Could she be feeling somewhat the same way and not admit it to herself or it was just the alcohol speaking? Should I talk about it or there is no point of making things super awkward?

Tl;dr: I am in love with a very close friend who is a lesbian. I thought I was deep in the abyss of the friendzone but recently we got drunk and she was really flirty with me. What should I do?

2 comments
  1. She was drunk and you were the other person in the room, end of story. Either she really doesn’t remember anything, or she’s super-embarrassed because she’d never do anything like that sober. She’s already been crystal-clear in telling you that she only likes women, several times, and even forced you into confessing your crush just so she could tell you to drop the fantasy. Clearly she appreciates your friendship enough to tolerate your obvious crush on her, but SHE IS NOT INTO YOU. Eventually she’s going to get tired of having to remind you about that, and kick you out of her life. You are not treating your friend respectfully when you constantly try to minimize the significance of her sexual orientation.

    I’d advise you to put some distance between you and this friend until you truly get over her, ideally by falling in love with someone else. You run the risk of blowing up the friendship entirely, if you keep hoping she’ll change her mind and like you the same way you like her.

    You are still very much friend-zoned, and if you don’t like it there, your choices are simple. You can either walk away from the friendship entirely, or take a temporary no-contact break so you can regain your equilibrium and move on emotionally. I’d advise you not to get back in touch with her until after you are in a happy new relationship with a straight woman.

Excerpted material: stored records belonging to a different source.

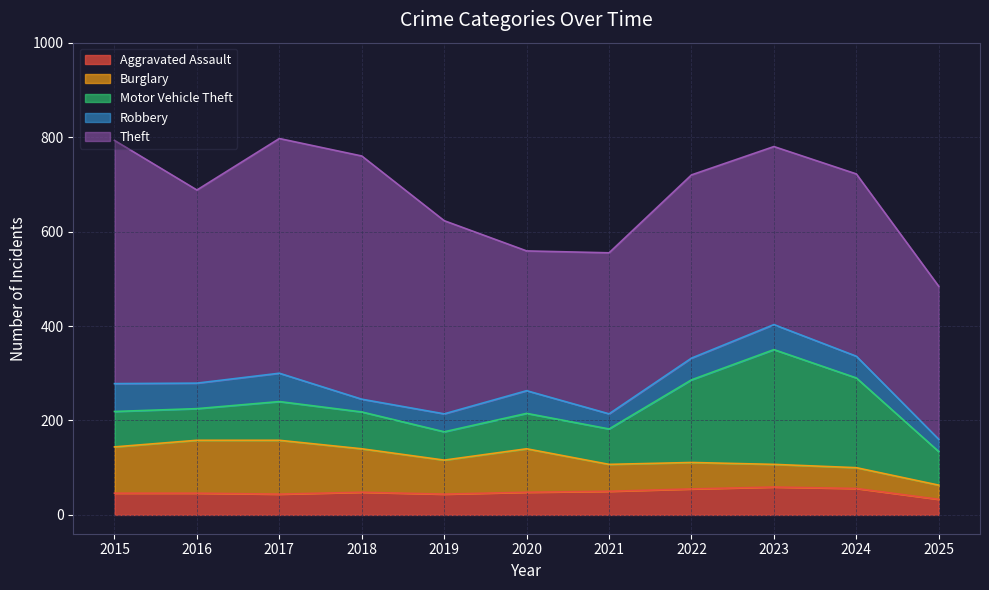

Does the chart display data point markers on the line(s)?

No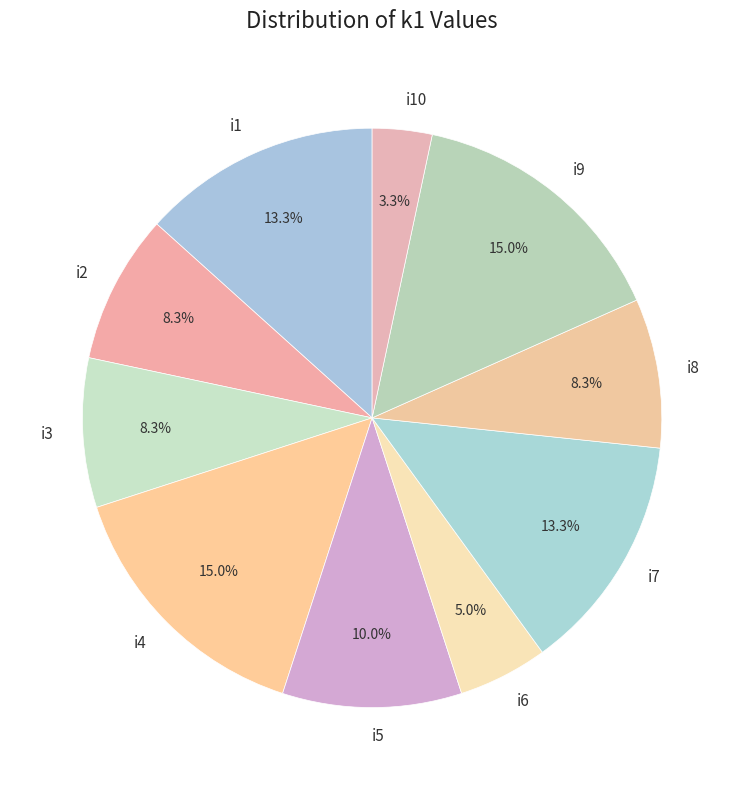

What percentage do i6 and i4 together represent?

20.0%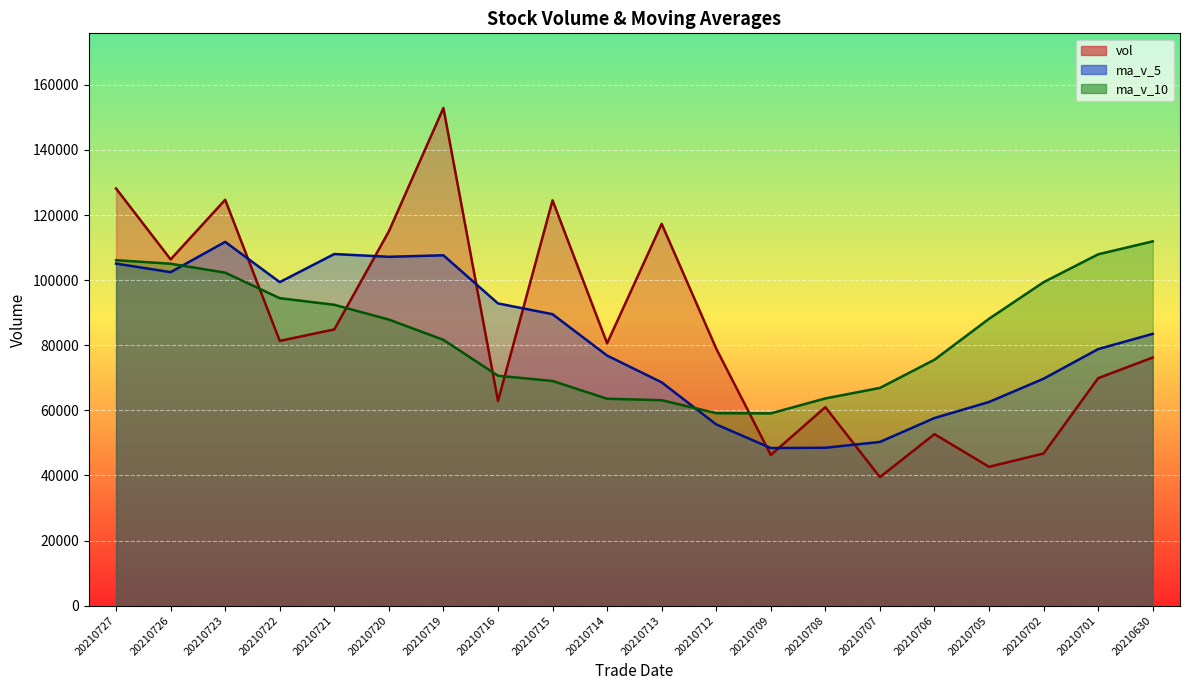

List the series in order of their overall mean, lowest first.

ma_v_5, ma_v_10, vol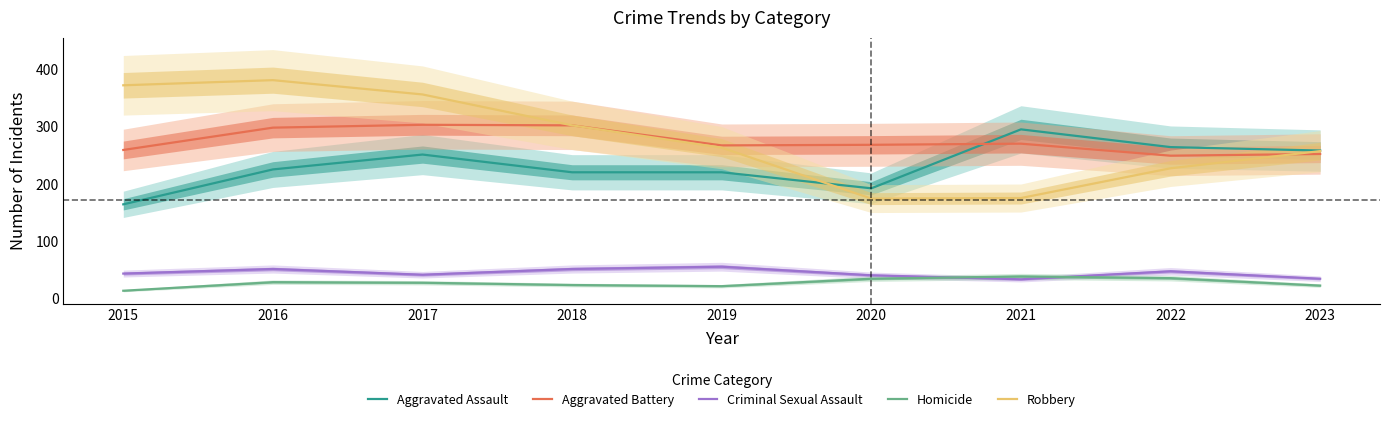

At which label does Aggravated Assault reach its peak?

2021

    Trust me, she’ll understand (and probably feel vastly relieved) when you tell her you have to do this.

  2. Maybe she is and maybe she isn’t. As in maybe she is into you and maybe she isn’t. Maybe she is fully certain she is a lesbian and maybe she isn’t.

    Studies have shown that if you place people together, they will find things they like about each other so long as one or both of them isn’t a jerk. You are consciously attracted to her because she is a woman and you know that you have some things in common (including liking women, but that’s beside the point). She likely has some feelings for you at some level….

    …and you are nuts if you start trying to find that level.

    There are other women out there, especially in college. Why are you investing yourself into a woman that is not overtly interested in you? It’s dumb. It’s the same thing as the poor unpopular kid wanting to only date the “hot” girls and completely ignoring the ones that might be interested in him. You want to chase what you can’t have.

    I’m not telling you to ditch your friend, look above, I understand. That said, you need to get some distance, for at least a few weeks. You can even tell her that you have feelings for her, that you respect that she doesn’t feel the same way, and that you need a few weeks to let the feelings die down.

    In that time, put yourself in a position to meet some girls that might be interested in you.